─── Extrait du texte ───
Quand le sultan Mahmoud, enfermé dans ses beaux kiosks du Bosphore, découvre au loin le pavillon de la Russie, voguant sur cette mer Noire qu’elle s’est conquise, et dont elle aspire à sortir, la glorieuse histoire de sa race doit lui revenir en mémoire. Ce ne sont plus les Ottomans qui pressent la ville immense ; depuis un siècle l’investissement en est formé par les vengeurs des Paléologues. À partir surtout du traité de Kaïnardgik, qui, en préparant la conquête de la Crimée, révéla tout l’avenir, chaque année la ligne de circonvallation se resserre, et les apprêts deviennent plus formidables. Pendant qu’Oczakow tombe, que la Bessarabie est soumise, Odessa et Sébastopol s’élèvent ; la Perse est entamée, l’ennemi est en même temps sur l’Araxe et sur le Danube.
─── Données fournies ───
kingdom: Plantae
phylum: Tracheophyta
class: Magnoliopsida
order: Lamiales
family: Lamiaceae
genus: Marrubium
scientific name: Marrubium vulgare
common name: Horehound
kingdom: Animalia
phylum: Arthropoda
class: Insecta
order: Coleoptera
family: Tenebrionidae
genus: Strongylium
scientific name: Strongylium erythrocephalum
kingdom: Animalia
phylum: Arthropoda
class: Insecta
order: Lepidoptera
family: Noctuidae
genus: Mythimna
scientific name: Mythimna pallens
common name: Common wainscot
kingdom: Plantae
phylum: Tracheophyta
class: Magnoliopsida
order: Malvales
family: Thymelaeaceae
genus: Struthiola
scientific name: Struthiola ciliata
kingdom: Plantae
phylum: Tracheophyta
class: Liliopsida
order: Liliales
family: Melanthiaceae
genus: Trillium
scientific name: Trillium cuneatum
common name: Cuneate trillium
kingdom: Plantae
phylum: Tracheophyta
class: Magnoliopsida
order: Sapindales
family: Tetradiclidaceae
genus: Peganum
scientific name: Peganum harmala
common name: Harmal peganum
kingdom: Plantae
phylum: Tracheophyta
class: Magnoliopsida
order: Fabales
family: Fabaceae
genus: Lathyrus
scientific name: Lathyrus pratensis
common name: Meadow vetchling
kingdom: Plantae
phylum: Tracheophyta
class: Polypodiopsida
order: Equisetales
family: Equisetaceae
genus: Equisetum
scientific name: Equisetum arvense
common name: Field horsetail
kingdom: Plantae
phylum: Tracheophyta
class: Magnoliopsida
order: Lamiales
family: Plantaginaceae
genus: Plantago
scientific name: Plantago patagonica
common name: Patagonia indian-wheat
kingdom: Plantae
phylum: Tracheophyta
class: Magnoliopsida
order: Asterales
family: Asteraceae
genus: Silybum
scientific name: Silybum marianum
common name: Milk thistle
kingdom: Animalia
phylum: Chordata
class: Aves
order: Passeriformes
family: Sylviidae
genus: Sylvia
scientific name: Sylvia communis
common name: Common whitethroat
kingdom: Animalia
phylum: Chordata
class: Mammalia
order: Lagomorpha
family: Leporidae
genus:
───
[Consigne]
Restituez tel quel le passage de l'extrait sur le sultan Mahmoud qui va de « Quand le sultan » à « sur le Danube. ». Les items ne servent pas ici.

[Réponse]
Quand le sultan Mahmoud, enfermé dans ses beaux kiosks du Bosphore, découvre au loin le pavillon de la Russie, voguant sur cette mer Noire qu’elle s’est conquise, et dont elle aspire à sortir, la glorieuse histoire de sa race doit lui revenir en mémoire. Ce ne sont plus les Ottomans qui pressent la ville immense ; depuis un siècle l’investissement en est formé par les vengeurs des Paléologues. À partir surtout du traité de Kaïnardgik, qui, en préparant la conquête de la Crimée, révéla tout l’avenir, chaque année la ligne de circonvallation se resserre, et les apprêts deviennent plus formidables. Pendant qu’Oczakow tombe, que la Bessarabie est soumise, Odessa et Sébastopol s’élèvent ; la Perse est entamée, l’ennemi est en même temps sur l’Araxe et sur le Danube.